In Washington state, a 2021 law (House Bill 1272) will soon require hospitals to report to the state Department of Health more detail on expenses and revenues, emergency grants and loans (such as during the current pandemic), patient demographics, charity care and more.
Find tools and resources in Crosscut’s Follow the Funds guide to track down federal recovery spending in your community.
Similarly, Community Catalyst, a national nonprofit focused on health equity, sent a letter to U.S. Secretary of Health and Human Services Xavier Becerra in August, requesting greater accountability and transparency of federal pandemic relief funds.
And, it argued, grants to health care providers should be conditioned on those providers taking “concrete steps to address health inequities.” Those steps could include suspending medical debt collection activities during and for at least one year after the end of the public health emergency.
Mark Rukavina, program director at Community Catalyst, said no new restrictions have yet been imposed, but his organization continues to advocate for tighter rules on future relief dollars.
“We’d like to see clear conditions put on that funding,” he said, “so that it’s a benefit both to those hospitals or health care providers, as well as to the patients served by those providers.”
Ongoing challenges
Critics of the early rounds of Provider Relief Funds argue that the program disadvantaged rural hospitals or small providers while giving money to systems with large cash reserves that could weather the tumult without help. Some of those systems bought up other providers, as places like Cascade Medical and Summit Pacific had to suspend specialty care. System administrators disputed those alleged disparities, contending that all hospitals faced historic challenges.
Barton-True of the Washington State Hospital Association said rural hospital leaders continue to voice uncertainty about when or if they will get back to pre-pandemic operations.
“It’s a lot of communities, a lot of hospitals trying to hang on, doing their best in responding to events as they can,” she said. “But looking forward right now is really challenging.”
Industry reports show inflation has hit hospitals hard in pharmaceuticals and other supplies, with an average overall expense increase of 20% from 2019 to 2021. Hospitals cannot just raise prices in response to inflation, as a private business might. They negotiate payment rates with insurance companies and take what the government pays in Medicare and Medicaid rates.
While the hospitals are absorbing costs right now, eventually patients will, in the form of higher premiums and out-of-pocket expenses.

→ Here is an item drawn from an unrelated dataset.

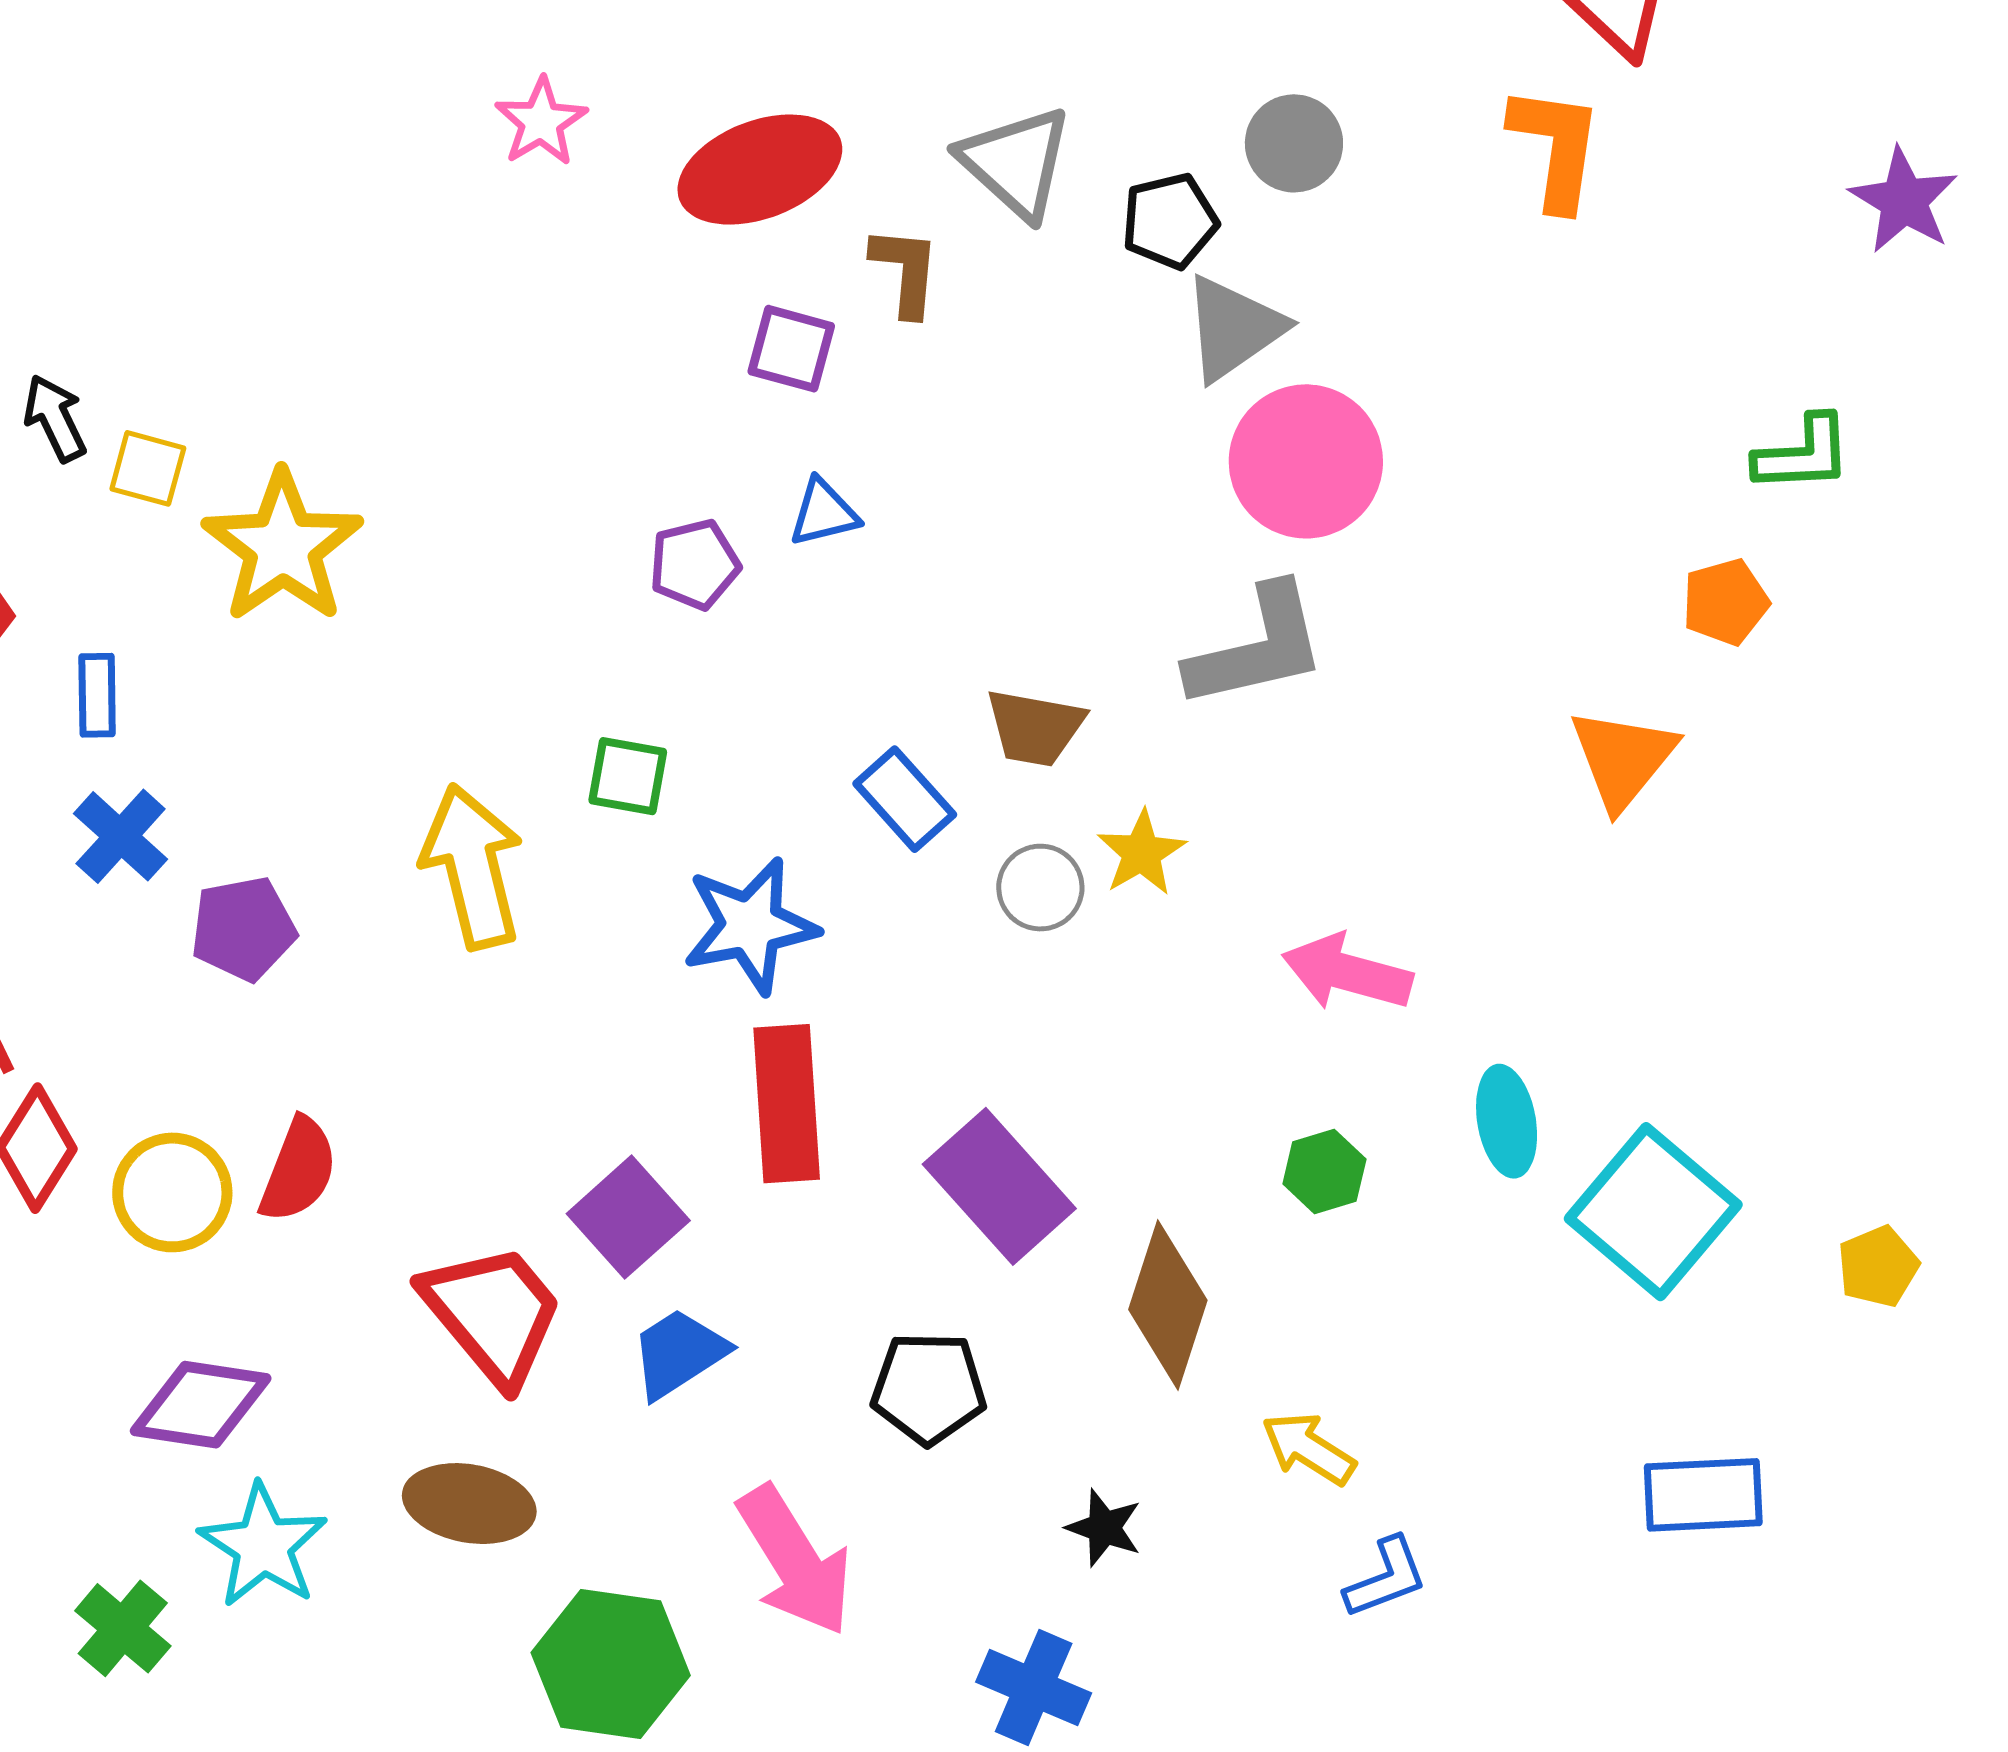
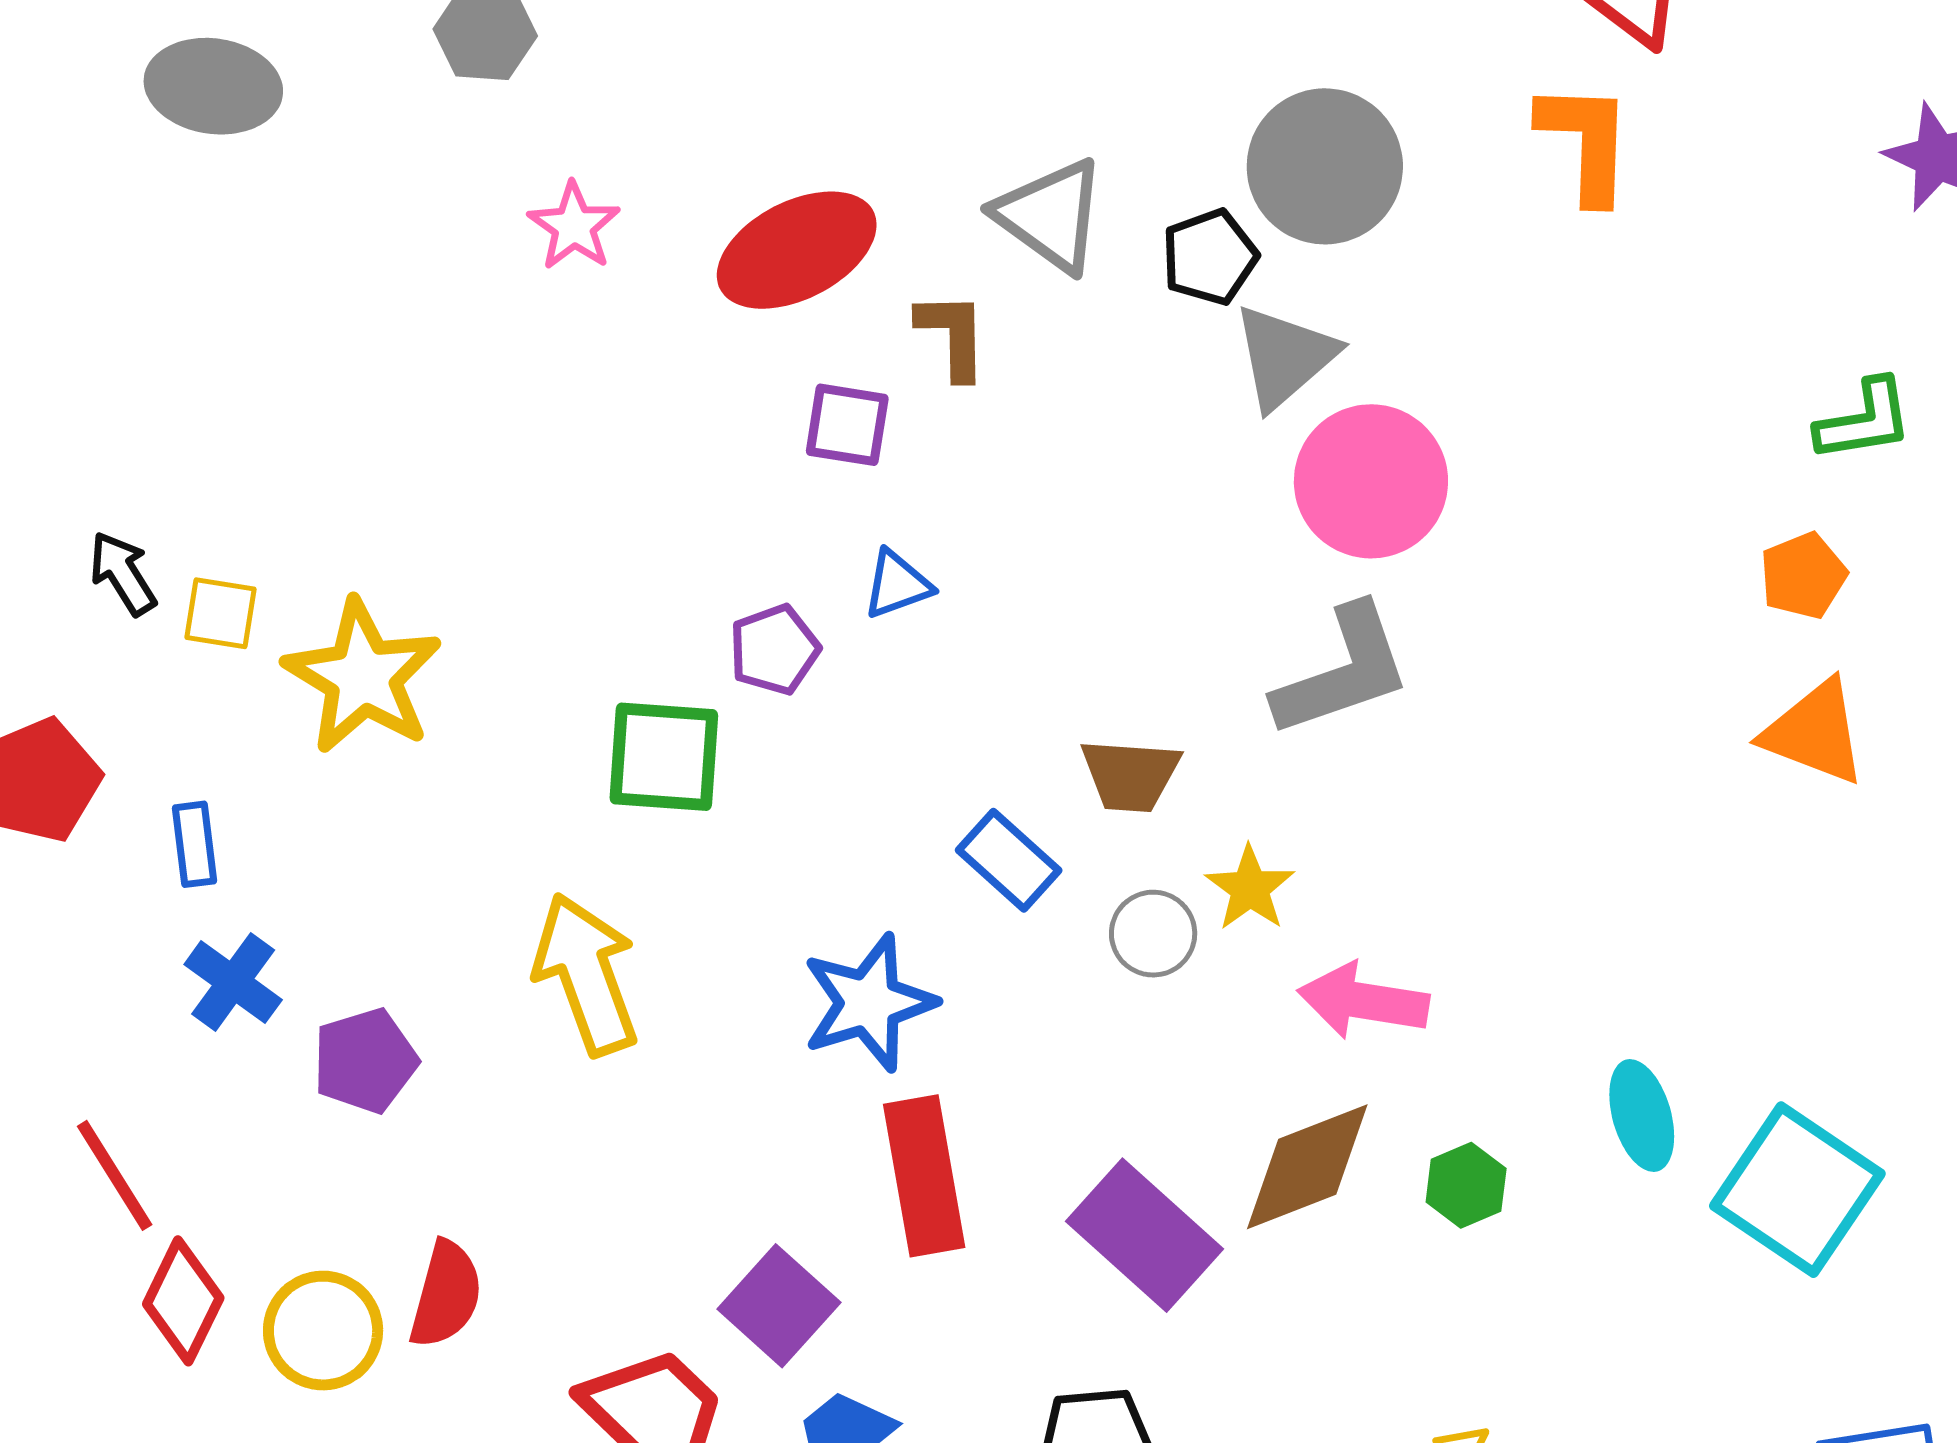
gray circle: (1294, 143) -> (1325, 166), size x1.6
orange triangle: (1623, 759) -> (1815, 732), moved, turned -42
green square: (628, 776) -> (664, 757), moved, size x1.5
pink arrow: (1347, 973) -> (1363, 1001), moved
brown diamond: (1168, 1305) -> (1307, 1167), moved, turned 57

Summit Pacific in Elma and other rural hospitals have closed some specialty services, forcing patients to delay care or travel farther for appointments. Officials at Summit Pacific and Cascade Medical both described delayed care or screenings that have resulted in seeing more patients with more severe needs.
The Washington State Nurses Association has also advocated for hospitals to pay more to hire and retain current staff, as a way to save money on expensive travel nurses. Schubert said it feels as though some rural hospitals are recognizing this in recent negotiations with the union and started offering some retention bonuses and wage increases.
While Summit Pacific has paid employees $320,000 in “retention incentives” over the past two years, CEO Martin said rural hospitals “cannot win” on wages or bonuses relative to larger, big-city hospitals, nor the temporary staffing agencies
The Washington State Hospital Association is still lobbying for federal financial assistance, such as more Provider Relief Funds to cover the months including the delta and omicron surges. But those funds appear to be dried up, while the hospitals and communities still face COVID-19, sicker patients and high inflation.
“The challenge is that we’re really struggling to convince people that this is still happening for us, that hospitals are still very much in the midst of COVID and will be for some time,” Barton-True said. “And we’re probably going to be the last to be able to be done with COVID, if we ever are.”